**DOCUMENT PASSAGE:**
The year 1874 very clearly marked the beginning of a new era in the Society’s affairs, for in that year the Society elected as its President John Evans, who was to be still the holder of that office when, thirty years later, in 1904, the Society obtained its Royal Charter, and, indeed, Evans continued to be President until his death in 1908. The period is marked by an equally valuable element of continuity in the secretaryship which was held by Grueber also from 1874 to 1908. For the record, in something over a century from 1874 the Society has had only five secretaries. In the first period of its history the Society, in the first flush of enthusiasm, had expanded from its original 21 founding members in 1836 to a membership of 155 in 1839, but the next two decades saw a steady decrease to only 59 members in 1859. Lack of continuity of direction may have had something to do with the Society’s failure to flourish, for in the early days the Presidency was held for only two years, and it is noticeable that Vaux’s long term as President from 1855 to 1874 brought a growth of membership from the all-time-low of 59 to 153. The improved quality of the Numismatic Chronicle of which a new series began in 1861 was undoubtedly also a factor in the revival of interest in the subject, with a consequent increase in membership. The Evans era saw the Society continue to prosper to the extent that by 1904 membership at 290 has practically doubled, and some attempt will be made below to assess how much of it was owed to Evans. The Society also suffered in its early years from the consequences of a somewhat nomadic existence with a succession of moves to increasingly less acceptable and convenient accommodation, but in 1874 at the beginning of Evans’s presidency rooms were secured at the Royal Society of Literature at 4 St. Martin’s Lane which provided quarters both for meeting and for the library. In 1885 new premises were obtained at the Royal Asiatic Society in Albemarle Street where the Society remained for the remainder of the present period.

**EXERCISE PROMPT:**
Write what comes next in the passage on the Society's history under John Evans, picking up after its final sentence.

**RECORD EXCERPTS:**
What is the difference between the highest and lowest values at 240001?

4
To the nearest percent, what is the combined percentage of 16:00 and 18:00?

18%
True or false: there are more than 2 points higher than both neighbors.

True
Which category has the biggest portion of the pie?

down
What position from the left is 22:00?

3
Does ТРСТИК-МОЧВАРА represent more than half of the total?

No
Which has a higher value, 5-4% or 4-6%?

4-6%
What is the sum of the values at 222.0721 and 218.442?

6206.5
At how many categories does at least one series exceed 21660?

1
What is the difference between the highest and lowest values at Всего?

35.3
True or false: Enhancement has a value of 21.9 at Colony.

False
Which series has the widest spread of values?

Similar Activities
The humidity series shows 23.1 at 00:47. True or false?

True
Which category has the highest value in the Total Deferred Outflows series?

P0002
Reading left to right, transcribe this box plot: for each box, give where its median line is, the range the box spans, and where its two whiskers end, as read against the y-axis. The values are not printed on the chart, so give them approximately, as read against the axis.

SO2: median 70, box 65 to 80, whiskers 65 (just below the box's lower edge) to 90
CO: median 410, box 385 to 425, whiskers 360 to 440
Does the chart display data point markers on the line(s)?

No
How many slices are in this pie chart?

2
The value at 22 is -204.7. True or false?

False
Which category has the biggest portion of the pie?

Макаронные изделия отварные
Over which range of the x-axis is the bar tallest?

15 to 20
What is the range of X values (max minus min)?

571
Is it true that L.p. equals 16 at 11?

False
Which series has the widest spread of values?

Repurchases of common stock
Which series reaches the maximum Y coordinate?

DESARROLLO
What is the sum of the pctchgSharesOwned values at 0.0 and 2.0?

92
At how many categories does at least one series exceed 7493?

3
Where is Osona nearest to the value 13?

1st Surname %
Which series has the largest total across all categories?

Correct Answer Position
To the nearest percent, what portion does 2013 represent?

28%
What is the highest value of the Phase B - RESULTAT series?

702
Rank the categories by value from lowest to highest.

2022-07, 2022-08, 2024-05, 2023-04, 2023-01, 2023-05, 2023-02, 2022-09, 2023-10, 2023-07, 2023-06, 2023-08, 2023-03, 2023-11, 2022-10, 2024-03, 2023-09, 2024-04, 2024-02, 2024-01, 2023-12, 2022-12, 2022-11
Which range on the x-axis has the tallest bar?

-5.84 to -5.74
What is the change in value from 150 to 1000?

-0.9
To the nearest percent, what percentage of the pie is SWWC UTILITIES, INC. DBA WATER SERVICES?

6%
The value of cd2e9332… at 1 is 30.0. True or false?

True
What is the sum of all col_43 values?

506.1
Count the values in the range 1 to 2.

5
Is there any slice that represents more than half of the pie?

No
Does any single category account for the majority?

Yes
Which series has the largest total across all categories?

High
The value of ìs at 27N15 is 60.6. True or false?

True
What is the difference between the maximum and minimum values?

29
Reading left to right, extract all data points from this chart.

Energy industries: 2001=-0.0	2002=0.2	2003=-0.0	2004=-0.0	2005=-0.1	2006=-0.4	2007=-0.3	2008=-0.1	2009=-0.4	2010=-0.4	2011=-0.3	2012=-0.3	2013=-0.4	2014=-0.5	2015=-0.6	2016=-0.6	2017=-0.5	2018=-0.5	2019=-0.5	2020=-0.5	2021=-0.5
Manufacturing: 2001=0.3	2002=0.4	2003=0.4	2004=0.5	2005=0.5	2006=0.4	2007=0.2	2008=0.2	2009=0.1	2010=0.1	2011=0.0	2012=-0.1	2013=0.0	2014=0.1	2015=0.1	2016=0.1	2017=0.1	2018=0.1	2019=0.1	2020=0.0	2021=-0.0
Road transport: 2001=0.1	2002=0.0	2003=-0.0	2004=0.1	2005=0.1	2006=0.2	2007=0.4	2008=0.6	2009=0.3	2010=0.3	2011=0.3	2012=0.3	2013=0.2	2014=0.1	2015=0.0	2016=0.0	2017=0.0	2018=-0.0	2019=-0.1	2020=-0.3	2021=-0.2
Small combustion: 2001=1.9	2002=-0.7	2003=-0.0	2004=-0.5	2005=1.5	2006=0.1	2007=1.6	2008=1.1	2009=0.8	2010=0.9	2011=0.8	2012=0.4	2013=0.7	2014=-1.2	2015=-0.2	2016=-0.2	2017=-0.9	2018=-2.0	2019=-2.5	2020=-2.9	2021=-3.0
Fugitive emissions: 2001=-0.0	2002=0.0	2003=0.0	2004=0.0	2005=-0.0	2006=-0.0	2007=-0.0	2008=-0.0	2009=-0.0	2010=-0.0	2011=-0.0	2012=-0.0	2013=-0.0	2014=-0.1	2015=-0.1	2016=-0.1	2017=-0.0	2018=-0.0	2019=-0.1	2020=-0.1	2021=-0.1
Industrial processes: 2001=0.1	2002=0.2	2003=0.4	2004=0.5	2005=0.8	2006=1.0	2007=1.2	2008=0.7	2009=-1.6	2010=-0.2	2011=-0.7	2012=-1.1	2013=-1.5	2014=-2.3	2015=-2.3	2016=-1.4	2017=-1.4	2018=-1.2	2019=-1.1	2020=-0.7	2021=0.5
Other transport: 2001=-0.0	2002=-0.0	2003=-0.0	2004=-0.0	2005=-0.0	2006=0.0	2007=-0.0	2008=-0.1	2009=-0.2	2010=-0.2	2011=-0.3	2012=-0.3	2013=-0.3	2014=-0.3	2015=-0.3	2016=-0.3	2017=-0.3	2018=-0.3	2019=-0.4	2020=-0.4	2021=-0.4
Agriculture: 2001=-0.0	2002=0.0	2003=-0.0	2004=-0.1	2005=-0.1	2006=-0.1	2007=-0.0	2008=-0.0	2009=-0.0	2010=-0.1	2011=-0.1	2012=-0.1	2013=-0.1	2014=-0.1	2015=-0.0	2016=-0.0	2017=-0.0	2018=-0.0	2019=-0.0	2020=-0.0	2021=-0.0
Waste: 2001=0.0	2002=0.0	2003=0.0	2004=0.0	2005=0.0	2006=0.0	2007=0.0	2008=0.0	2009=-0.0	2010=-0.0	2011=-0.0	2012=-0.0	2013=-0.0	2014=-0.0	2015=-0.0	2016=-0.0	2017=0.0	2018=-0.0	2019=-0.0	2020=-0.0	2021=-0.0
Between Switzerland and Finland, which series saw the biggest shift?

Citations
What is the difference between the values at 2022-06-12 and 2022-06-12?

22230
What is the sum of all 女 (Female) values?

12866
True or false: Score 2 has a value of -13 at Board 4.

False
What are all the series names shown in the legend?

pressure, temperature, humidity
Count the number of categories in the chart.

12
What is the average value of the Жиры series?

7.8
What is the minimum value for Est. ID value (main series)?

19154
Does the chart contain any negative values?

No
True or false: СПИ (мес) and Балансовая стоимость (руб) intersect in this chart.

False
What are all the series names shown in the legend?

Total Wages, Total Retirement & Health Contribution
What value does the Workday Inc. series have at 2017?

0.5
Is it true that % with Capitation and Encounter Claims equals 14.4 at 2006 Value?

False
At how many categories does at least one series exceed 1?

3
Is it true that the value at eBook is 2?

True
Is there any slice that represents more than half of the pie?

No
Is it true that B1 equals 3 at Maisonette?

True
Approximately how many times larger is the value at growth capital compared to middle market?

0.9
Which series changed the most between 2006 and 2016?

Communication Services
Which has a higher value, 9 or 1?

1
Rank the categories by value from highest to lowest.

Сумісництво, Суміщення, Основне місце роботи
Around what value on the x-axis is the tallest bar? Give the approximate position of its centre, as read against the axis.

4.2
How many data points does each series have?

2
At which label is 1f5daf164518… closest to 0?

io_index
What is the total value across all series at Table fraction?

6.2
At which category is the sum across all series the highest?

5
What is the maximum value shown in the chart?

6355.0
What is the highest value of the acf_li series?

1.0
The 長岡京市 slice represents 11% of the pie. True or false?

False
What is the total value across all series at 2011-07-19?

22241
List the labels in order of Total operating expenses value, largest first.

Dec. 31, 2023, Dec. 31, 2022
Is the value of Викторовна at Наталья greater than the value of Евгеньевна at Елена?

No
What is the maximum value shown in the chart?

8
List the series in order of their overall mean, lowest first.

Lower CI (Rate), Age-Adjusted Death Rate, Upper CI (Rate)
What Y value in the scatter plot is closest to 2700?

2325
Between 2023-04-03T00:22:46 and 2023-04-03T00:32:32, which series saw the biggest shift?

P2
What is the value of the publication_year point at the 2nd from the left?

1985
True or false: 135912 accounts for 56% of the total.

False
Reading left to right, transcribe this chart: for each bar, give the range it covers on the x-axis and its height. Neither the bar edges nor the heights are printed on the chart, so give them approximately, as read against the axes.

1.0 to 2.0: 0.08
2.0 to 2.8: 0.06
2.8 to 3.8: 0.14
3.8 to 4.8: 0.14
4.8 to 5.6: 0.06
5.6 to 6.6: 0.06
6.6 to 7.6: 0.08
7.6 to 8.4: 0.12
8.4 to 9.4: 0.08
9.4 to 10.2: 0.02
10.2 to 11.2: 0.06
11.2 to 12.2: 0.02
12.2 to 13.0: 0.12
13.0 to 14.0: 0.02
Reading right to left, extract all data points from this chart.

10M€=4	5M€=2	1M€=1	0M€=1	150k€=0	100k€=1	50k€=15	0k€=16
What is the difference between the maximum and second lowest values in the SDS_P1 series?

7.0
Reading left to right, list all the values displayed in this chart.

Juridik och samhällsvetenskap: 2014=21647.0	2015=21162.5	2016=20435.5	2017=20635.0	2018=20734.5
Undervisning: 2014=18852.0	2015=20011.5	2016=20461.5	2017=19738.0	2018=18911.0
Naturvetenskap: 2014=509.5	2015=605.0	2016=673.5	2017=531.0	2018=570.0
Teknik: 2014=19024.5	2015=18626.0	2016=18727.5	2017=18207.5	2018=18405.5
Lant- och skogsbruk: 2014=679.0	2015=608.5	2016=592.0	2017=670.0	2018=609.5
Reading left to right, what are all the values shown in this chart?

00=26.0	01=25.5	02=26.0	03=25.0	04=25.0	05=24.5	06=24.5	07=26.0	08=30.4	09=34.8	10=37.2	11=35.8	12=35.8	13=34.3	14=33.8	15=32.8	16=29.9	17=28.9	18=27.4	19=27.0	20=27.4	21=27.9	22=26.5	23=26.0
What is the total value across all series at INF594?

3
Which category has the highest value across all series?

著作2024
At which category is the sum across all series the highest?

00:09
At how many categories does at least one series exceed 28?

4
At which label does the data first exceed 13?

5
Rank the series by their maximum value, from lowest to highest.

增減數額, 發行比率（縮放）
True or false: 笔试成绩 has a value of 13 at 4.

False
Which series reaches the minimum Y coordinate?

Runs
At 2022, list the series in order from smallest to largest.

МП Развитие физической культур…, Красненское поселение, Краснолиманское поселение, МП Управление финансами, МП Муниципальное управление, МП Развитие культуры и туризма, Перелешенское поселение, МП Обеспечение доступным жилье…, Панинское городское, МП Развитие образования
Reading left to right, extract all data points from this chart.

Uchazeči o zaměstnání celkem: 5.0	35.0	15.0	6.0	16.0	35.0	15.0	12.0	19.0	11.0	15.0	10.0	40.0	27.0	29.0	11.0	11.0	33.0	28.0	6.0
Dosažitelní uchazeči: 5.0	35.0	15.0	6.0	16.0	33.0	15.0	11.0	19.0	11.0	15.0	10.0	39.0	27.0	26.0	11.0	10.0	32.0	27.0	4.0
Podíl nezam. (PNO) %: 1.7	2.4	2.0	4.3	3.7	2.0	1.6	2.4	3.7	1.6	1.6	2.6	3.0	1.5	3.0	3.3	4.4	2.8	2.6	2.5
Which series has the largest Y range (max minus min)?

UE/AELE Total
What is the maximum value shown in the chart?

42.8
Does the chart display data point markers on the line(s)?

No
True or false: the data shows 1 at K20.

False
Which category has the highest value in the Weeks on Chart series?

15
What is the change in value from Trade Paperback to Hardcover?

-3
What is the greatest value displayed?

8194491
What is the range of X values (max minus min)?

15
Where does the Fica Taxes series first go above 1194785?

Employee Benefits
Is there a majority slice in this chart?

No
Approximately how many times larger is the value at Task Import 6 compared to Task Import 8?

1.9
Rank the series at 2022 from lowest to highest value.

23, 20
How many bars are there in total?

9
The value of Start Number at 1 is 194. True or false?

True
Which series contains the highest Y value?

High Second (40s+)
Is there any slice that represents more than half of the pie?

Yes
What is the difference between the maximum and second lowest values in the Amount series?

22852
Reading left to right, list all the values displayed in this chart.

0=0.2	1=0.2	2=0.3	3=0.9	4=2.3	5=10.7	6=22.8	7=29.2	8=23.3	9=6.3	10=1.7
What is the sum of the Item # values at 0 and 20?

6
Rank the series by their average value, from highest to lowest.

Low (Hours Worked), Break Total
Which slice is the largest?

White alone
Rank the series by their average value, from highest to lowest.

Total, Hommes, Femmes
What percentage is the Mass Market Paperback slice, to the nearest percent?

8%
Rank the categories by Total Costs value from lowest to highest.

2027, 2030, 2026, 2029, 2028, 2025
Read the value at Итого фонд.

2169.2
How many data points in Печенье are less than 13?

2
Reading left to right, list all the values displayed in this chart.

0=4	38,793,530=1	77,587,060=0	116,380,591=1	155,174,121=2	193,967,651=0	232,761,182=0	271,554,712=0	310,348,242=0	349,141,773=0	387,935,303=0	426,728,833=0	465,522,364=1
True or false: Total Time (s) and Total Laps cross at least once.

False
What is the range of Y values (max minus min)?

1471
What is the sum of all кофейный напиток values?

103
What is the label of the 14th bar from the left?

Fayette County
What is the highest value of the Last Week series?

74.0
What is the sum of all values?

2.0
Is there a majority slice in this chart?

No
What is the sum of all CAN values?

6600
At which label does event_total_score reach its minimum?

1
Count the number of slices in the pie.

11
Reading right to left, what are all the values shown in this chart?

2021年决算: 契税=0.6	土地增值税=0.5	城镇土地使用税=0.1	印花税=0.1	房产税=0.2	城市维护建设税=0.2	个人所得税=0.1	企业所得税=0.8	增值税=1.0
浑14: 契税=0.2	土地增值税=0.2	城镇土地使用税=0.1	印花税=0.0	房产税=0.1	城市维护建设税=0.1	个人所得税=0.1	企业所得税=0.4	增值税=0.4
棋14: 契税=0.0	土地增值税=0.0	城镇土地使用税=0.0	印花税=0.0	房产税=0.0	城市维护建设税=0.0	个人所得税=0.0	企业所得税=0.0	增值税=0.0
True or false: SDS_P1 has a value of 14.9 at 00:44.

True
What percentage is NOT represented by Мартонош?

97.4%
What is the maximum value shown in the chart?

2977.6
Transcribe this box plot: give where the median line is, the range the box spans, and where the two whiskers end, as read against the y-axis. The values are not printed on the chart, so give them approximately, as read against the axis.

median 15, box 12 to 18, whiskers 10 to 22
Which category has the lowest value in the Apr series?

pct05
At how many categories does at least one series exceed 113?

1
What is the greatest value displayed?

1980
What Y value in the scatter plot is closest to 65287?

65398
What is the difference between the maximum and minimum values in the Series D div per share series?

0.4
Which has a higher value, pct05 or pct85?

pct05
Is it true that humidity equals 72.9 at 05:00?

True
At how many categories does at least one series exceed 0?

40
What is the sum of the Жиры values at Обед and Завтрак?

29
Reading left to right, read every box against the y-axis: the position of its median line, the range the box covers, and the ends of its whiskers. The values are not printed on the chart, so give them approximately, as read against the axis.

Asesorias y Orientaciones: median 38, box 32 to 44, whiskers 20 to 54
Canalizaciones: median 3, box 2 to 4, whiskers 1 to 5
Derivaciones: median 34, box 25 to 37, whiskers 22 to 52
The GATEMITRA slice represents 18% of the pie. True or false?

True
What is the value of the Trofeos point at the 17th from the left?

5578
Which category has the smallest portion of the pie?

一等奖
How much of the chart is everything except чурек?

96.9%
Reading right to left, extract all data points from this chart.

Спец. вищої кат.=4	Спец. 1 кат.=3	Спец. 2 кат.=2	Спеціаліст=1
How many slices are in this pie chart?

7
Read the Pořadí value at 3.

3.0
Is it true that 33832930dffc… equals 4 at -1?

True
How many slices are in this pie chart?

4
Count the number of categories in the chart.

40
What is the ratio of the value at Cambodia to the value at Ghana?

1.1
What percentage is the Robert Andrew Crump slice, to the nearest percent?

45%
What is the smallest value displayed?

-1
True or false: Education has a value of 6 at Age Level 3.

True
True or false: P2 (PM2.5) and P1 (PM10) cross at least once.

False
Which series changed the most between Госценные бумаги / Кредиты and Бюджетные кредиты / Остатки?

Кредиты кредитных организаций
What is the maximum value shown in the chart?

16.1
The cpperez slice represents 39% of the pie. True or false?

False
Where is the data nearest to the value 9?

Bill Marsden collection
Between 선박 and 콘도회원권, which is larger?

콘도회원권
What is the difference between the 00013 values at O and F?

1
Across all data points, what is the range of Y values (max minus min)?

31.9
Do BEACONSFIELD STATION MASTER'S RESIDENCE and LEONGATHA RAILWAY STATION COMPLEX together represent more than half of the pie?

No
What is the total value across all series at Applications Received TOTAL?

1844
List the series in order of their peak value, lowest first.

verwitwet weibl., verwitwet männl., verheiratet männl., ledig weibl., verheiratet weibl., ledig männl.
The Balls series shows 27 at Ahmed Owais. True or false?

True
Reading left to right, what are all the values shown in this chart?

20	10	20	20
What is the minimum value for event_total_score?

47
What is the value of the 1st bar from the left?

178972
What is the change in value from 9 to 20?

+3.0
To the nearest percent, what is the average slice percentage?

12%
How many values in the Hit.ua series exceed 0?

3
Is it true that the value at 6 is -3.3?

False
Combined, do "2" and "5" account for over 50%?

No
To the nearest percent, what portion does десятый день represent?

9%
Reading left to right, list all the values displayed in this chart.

**ANSWER SPACE:**
The latter part of the nineteenth century was one of economic stability in this country and of relative prosperity, at least for the class from which the Society drew its members and in these circumstances and with a steadily expanding membership the Society was able to maintain the publication of a regular series of substantial volumes of the Numismatic Chronicle and to hold its subscription rate at one guinea. Indeed it was after considerable agonised discussion that Council in 1888 very apologetically recommended raising the life subscription from 12 to 15 guineas, and agreed, with expressions of regret to the raising of the annual rent of its room in 1891 to the figure of £30.
The institution of the Society’s medal in 1883 ‘to be Awarded not oftener than once in each year, to some person highly distinguished for services to numismatics’. Evans dilated at some length on the medal in his Presidential Address. ‘Though at first I did not eagerly accept their view (the proponents of the idea in Council), the hope that such a medal might both stimulate the ambition of the young numismatist and also afford a means of recognition of the labours of the veterans in our science, has moved me to take upon myself to offer a pair of dies for the medal to the Society’. He went on to describe the evolution of the design of the medal.
The principal device on the obverse, the Tres Monetae, is the time-honoured emblem of the Society, which has figured upon its seal ever since its foundation… the general design being borrowed from a medallion of Severus Alexander in the British Museum . In the exergue are the words MON. AVG., and the epithets around, TESTIS TEMORUM, NUNCIA VETVSTATIS, VITA MEMORIAE are taken from the engraved frontispiece of Sir Walter Raleigh’s History of the World, published in 1611. These, three of the “proper titles: of “the Mistresse of Man’s life, grave Historie”, are thus Englished, “Time’s Witnesse, Herald of Antiquity, and Life of Memory”. As symbols in the exergue are the pincers or pinches of Mr. Pinches, the engraver, and my own crest of the elephant’s head couped. The wreath on the reverse is taken from a large brass coin of Caligula, and the lettering and arrangement of the inscription are after the new-year medallion of Antoninus Pius.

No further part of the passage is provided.